With this calm weather I let myself go and I don't have to struggle against impossibilities

Tanguy's consignment arrived and I thank you very, very much for it because I also hope to be able to make something during autumn for the next exhibition. What is now the most pressing is 5 or even 10 meters of canvas. I write again that I will send Gauguin's letter with the reply.

Very interesting what you say of Maurin; at 40 francs his drawings are certainly not expensive. More and more I come to believe that the true and proper trade of painting is one has to let oneself go with one's taste, one's learning before the masters, in short one's faith. It is not any easier, I am convinced, to make a good painting that to find a diamond or a pearl; it requires pain and one must risk his life as a dealer or as an artist. But once one has some good stones then self doubt is not necessary, and one must boldly stick to a certain price. In the meantime… but while this idea encourages me to work, still naturally I suffer at having to spend money. But in the midst of my suffering this idea of the pearl came to me, and I would not be surprised if it didn't do you good too in times of discouragement. There are as few good paintings as there are diamonds.

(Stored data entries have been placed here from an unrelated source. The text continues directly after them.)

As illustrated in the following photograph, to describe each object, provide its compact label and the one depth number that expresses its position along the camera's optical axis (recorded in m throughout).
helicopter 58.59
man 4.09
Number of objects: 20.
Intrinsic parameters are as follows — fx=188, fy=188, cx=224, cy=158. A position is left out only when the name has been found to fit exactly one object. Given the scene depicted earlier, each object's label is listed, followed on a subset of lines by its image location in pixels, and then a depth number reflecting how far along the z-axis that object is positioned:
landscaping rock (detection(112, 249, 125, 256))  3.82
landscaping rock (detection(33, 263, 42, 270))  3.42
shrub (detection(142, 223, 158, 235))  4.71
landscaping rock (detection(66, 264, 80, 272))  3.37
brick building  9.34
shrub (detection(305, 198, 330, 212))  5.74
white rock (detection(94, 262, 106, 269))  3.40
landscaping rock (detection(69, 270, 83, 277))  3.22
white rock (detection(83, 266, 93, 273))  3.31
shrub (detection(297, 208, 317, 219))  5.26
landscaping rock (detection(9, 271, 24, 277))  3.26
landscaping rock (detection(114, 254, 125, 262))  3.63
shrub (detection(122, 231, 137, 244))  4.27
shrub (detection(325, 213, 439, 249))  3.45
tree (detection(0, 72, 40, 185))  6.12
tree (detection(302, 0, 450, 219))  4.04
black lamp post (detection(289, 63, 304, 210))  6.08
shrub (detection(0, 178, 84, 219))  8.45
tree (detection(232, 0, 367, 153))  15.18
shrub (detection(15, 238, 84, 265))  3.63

And there is absolutely nothing dishonest about doing business with good stones. One can believe in oneself when one sees that the thing one is selling is good.Now, if people like paste, and it pleases them and since they ask for it, good, one can have it in the store, but it isn't enough to make one feel good about oneself with the good paintings, yet one can feel oneself and be firm, since it is a pure error that there is as much as one wants. Perhaps I am expressing myself badly, but I have thought about this a good deal these days, and calm has come to me about this Gauguin affair.

All these Gauguins are good stones, and so let us boldly be merchants of Gauguin.

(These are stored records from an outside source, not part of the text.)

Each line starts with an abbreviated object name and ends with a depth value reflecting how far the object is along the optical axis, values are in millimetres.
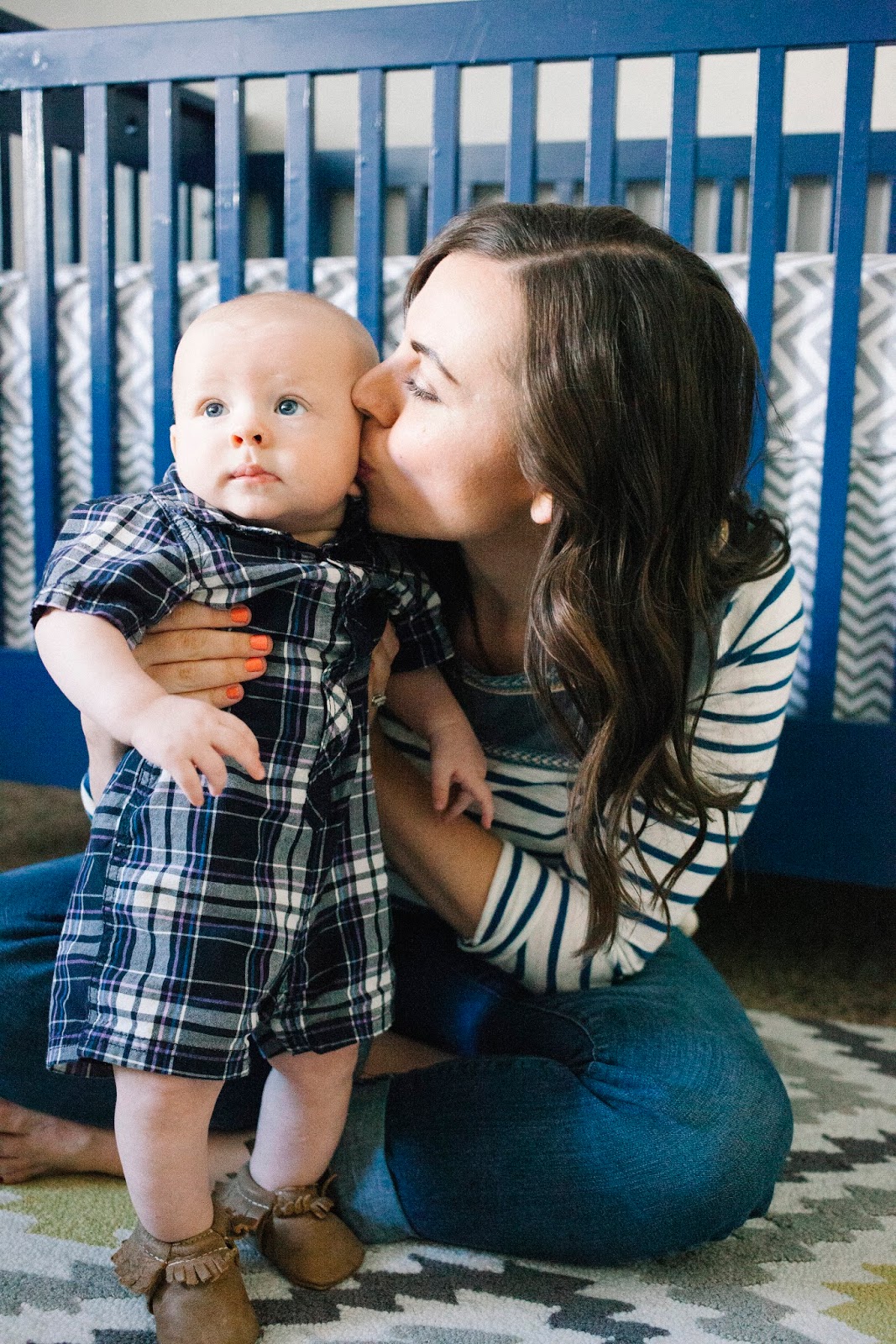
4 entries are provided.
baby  690
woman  794
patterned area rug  722
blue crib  1113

Milliet says a good hello. I now have his portrait with a red kepi on emerald background, and in the background the arms of his regiment, the crescent and a 5-pointed star.

A good handshake and until next time and many thanks and I hope that the pains will not last long. Have you seen a doctor again[?] Look after yourself, because physical pain is so agonising.

Ever yours,

Vincent

Editor's note: For many years this letter was considered as having a different ending. The recent re-emergence of the sketch of Vincent's house from obscurity revealed that he had finished his letter on the reverse side of it. The final four pages have been restored to their rightful place as the end of letter 541a.


At this time, Vincent was 35 year old
Source:
Vincent van Gogh. Letter to Theo van Gogh. Written 28 September 1888 in Arles. Translated by Robert Harrison, edited by Robert Harrison, number 543.